[DIRECTIVE]
Please write out exactly the lines that begin at the line containing "melhorar a saúde?" and run to the end of the records.
── MATERIAL FOR THIS TASK
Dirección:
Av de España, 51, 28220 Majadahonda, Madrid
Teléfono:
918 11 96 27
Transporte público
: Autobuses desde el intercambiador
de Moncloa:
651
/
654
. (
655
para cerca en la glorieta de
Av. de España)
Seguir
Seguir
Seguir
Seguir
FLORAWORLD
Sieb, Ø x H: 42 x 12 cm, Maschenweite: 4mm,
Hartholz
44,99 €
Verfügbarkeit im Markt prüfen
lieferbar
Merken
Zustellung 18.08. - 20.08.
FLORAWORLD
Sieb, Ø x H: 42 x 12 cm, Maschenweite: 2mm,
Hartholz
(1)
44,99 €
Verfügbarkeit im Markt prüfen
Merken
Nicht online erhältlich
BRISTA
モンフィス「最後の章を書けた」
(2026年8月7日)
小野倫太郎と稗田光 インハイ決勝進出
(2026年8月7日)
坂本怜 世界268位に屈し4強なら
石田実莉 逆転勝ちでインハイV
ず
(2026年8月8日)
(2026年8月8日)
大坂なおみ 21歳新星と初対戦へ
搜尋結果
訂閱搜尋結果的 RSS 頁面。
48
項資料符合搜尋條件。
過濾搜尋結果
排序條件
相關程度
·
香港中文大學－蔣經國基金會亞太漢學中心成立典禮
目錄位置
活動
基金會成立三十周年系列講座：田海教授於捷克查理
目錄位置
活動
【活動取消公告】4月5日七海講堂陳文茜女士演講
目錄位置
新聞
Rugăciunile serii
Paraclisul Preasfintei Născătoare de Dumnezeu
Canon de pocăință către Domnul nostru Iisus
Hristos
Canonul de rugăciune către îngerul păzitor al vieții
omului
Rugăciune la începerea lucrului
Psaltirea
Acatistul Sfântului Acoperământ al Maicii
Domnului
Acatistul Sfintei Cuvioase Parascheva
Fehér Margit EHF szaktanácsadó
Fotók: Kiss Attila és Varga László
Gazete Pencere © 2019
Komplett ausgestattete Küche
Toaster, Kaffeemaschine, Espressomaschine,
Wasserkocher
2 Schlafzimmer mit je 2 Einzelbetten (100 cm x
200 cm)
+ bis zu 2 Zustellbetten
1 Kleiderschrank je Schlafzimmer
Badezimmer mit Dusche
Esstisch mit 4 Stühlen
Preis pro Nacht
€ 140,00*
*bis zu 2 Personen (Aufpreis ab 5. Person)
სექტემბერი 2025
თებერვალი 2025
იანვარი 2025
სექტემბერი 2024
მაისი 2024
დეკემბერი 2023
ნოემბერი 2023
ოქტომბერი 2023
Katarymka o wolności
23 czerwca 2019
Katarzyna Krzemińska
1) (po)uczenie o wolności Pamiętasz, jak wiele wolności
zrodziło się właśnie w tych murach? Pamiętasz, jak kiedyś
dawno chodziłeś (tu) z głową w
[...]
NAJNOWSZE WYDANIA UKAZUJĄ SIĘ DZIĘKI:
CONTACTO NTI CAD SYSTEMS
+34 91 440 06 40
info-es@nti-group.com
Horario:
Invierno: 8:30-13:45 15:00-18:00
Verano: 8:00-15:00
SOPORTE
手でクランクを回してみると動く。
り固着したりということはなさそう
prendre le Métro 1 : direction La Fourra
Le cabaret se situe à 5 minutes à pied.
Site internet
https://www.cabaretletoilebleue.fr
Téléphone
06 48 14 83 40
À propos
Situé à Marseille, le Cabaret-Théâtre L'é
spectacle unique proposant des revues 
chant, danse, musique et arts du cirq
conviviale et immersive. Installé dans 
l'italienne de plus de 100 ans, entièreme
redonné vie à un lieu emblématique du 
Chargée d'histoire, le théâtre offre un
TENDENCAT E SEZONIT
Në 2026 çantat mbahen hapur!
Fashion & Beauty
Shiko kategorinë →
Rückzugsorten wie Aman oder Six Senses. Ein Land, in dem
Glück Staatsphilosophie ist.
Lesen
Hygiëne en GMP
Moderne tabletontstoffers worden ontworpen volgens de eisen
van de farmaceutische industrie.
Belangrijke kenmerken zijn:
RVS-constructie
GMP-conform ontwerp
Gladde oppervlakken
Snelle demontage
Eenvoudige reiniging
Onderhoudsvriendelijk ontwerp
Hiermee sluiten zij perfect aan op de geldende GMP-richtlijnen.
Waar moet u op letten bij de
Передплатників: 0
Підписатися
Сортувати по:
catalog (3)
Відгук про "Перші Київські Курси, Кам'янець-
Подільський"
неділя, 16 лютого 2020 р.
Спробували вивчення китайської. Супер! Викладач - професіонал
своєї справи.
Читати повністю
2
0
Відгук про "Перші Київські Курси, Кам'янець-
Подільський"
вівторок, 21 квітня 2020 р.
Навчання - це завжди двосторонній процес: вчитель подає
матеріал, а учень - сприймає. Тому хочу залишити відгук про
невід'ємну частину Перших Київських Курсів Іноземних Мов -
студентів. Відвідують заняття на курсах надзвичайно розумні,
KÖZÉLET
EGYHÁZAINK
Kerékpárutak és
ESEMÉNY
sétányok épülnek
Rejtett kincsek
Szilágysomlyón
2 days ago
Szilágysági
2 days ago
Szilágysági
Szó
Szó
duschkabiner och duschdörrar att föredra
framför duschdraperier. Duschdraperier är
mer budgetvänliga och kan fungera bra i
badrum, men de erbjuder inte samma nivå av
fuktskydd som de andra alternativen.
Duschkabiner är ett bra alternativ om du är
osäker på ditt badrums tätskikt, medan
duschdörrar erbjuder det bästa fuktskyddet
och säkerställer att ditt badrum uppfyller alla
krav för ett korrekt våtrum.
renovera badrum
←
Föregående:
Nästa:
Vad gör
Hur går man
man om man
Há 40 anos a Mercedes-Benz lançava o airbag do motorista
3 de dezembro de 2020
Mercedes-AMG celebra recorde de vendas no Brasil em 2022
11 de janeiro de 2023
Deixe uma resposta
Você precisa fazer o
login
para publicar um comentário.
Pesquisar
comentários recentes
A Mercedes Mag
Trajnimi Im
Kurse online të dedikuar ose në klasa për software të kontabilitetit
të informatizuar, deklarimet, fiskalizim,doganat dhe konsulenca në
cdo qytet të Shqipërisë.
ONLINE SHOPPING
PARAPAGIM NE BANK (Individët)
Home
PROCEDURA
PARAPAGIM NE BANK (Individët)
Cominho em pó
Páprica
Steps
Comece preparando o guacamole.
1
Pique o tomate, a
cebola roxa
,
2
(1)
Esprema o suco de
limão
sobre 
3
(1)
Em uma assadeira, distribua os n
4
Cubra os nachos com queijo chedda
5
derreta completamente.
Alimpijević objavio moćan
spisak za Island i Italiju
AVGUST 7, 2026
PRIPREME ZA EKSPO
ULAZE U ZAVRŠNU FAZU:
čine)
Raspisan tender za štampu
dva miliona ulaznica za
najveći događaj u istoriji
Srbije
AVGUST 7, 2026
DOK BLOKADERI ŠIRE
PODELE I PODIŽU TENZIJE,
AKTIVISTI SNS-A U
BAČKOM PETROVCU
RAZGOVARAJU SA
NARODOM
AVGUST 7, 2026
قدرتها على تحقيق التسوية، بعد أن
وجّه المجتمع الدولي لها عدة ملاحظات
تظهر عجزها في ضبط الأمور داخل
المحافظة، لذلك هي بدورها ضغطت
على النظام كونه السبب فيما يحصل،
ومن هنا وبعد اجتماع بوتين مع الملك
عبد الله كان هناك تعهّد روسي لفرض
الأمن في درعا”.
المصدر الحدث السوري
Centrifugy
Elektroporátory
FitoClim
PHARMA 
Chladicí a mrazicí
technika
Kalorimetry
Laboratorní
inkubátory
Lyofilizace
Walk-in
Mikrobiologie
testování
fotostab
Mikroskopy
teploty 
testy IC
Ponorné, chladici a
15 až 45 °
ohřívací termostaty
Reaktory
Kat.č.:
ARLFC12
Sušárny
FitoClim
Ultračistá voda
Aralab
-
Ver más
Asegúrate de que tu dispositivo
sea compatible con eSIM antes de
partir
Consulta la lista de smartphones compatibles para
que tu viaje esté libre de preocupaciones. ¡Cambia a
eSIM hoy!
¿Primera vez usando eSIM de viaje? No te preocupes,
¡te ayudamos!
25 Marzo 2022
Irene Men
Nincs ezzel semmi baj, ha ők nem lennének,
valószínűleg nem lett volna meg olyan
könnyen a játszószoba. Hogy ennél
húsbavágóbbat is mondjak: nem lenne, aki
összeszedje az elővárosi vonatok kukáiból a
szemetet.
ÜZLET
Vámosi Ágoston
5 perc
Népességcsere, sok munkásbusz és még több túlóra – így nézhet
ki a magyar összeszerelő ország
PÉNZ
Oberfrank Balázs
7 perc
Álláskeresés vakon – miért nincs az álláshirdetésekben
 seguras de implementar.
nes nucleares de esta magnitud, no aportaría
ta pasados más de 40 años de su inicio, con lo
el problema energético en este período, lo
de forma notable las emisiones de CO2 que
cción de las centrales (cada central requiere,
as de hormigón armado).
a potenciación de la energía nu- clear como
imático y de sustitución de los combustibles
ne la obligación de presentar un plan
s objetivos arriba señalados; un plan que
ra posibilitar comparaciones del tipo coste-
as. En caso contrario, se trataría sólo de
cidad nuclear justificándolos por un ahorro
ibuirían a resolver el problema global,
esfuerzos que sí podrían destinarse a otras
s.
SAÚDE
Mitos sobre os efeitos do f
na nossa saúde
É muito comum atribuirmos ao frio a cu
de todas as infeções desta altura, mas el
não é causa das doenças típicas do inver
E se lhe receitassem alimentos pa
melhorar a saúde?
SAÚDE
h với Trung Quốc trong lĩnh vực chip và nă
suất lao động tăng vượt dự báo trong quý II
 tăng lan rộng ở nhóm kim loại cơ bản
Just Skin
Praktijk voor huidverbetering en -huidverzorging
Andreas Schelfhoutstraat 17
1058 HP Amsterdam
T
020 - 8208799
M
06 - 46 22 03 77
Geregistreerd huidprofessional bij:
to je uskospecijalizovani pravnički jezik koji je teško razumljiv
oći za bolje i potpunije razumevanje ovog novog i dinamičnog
────
[WRITTEN RESPONSE]
melhorar a saúde?
SAÚDE
h với Trung Quốc trong lĩnh vực chip và nă
suất lao động tăng vượt dự báo trong quý II
 tăng lan rộng ở nhóm kim loại cơ bản
Just Skin
Praktijk voor huidverbetering en -huidverzorging
Andreas Schelfhoutstraat 17
1058 HP Amsterdam
T
020 - 8208799
M
06 - 46 22 03 77
Geregistreerd huidprofessional bij:
to je uskospecijalizovani pravnički jezik koji je teško razumljiv
oći za bolje i potpunije razumevanje ovog novog i dinamičnog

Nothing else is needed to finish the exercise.